Hospitals acquired by PE firms tend to have higher operating margins than those that are not acquired — and that gap widens over time, a new study shows. But it is too early to say whether these glowing financial figures equate to better support for clinical care.
Hospitals that were acquired by private equity companies had operating margins that were 5.6 percentage points higher than nonacquired hospitals in 2003, and that gap widened to 8.6 percentage points by 2017, according to the study published in Health Affairs. However, it is unclear whether private equity firms’ varied promises, like improved efficiency, have resulted in better support for clinical care.
The study — which aims to describe the hospitals acquired by private equity firms and their finances — compared facilities that had been acquired to those that were never acquired between 2003 and 2017, said Dr.
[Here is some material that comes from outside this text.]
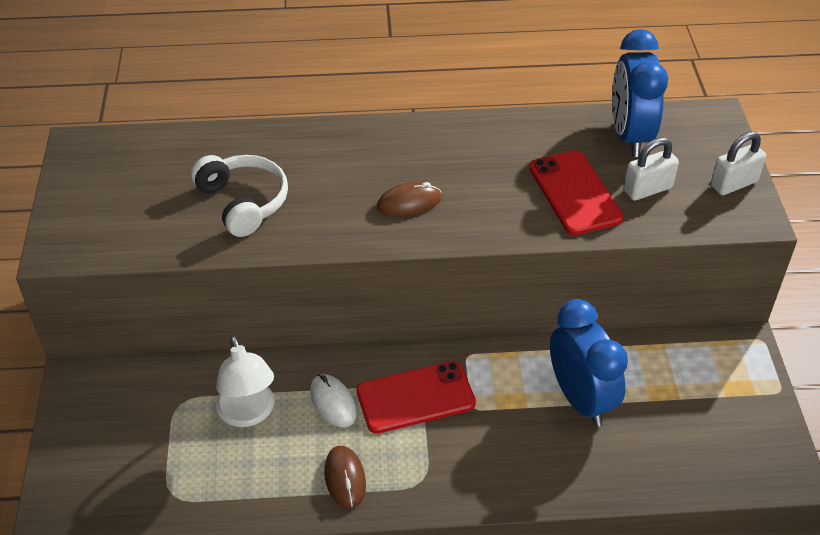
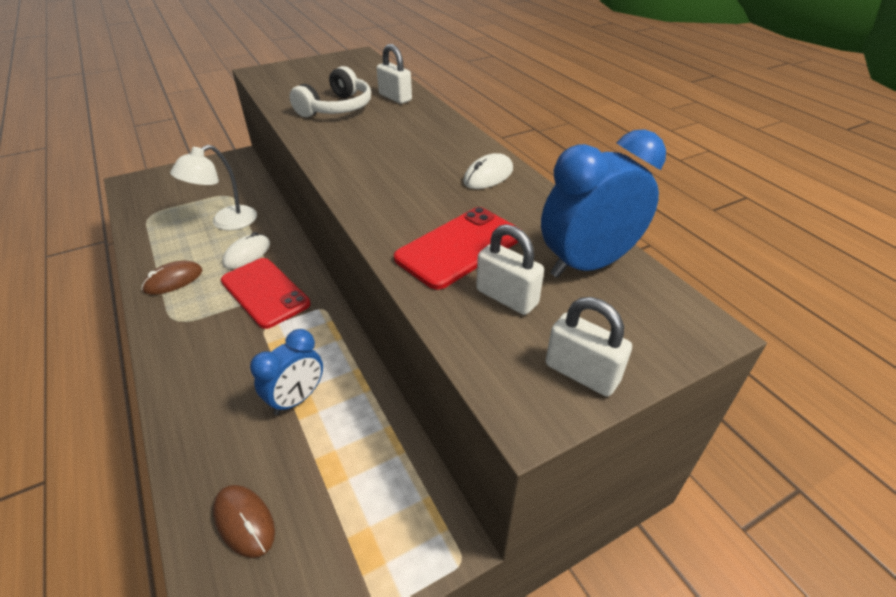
camera: 65 degrees right, 5 degrees down
brown mouse [377,182,442,217] -> brown mouse moved to [213,485,275,558]
blue clock [550,299,628,427] -> blue clock [250,329,323,415], size x0.66
none -> white padlock [377,44,412,104]
none -> white mouse [463,153,513,189]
Marcelo Cerullo, a study author and general surgery resident at Duke University Medical Center, in an email.
In total, researchers examined 42 private equity deals, involving 282 hospitals across 36 states. Of the 282 hospitals studied, data for 233 was available from the Healthcare Cost Report Information System and American Hospital Association.
In general, the researchers found that hospitals acquired by private equity firms tended to be better off and larger than average across several measures than those that were not, Cerullo said.
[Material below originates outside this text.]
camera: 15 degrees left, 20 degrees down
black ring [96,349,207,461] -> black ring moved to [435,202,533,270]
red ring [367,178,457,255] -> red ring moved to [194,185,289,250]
Acquired hospitals were significantly larger than nonacquired hospitals in terms of number of beds and discharges in both 2003 and 2007.
Further, private equity-acquired hospitals had higher operating margins compared with nonacquired hospitals in both 2003 and 2017. In 2003, acquired hospitals had margins of 4.4% versus -1.2% among nonacquired hospitals. That figure rose to 7.4% for acquired entities but remained at -1.2% for nonacquired facilities in 2017.
Similarly, charge-to-cost ratios — that is, the ratio between a hospital’s expenses and what they charge — increased by 105% for acquired facilities between 2003 and 2017, compared with an increase of 54.2% for nonacquired hospitals in the same time period. Previous research shows that hospitals with higher charge-to-cost ratios can induce higher payments from patients and insurers.
In addition, private equity-acquired hospitals had overall lower costs, with total operating expenses growing by only 4.39% among acquired hospitals during the study period, versus a 21.1% jump among nonacquired facilities.
But, “it is also too early to say whether the putative operational shifts that had been touted at the time of the deals — including improved ‘efficiency’ or ‘streamlining’ or a ‘renewed access to capital’ — has translated into better support for clinical care or, more importantly, higher-value care,” Cerullo said.
“It’s [also] a little early to say whether this is, on net, ‘good’ or ‘bad’ for patients insofar as care access, quality, or satisfaction.”
While a previous study has shown improvement in some quality measures among a subset of private equity-acquired hospitals relative to controls, this study set out to understand what these hospitals look like before examining questions about their operations or patient outcomes, Cerullo said.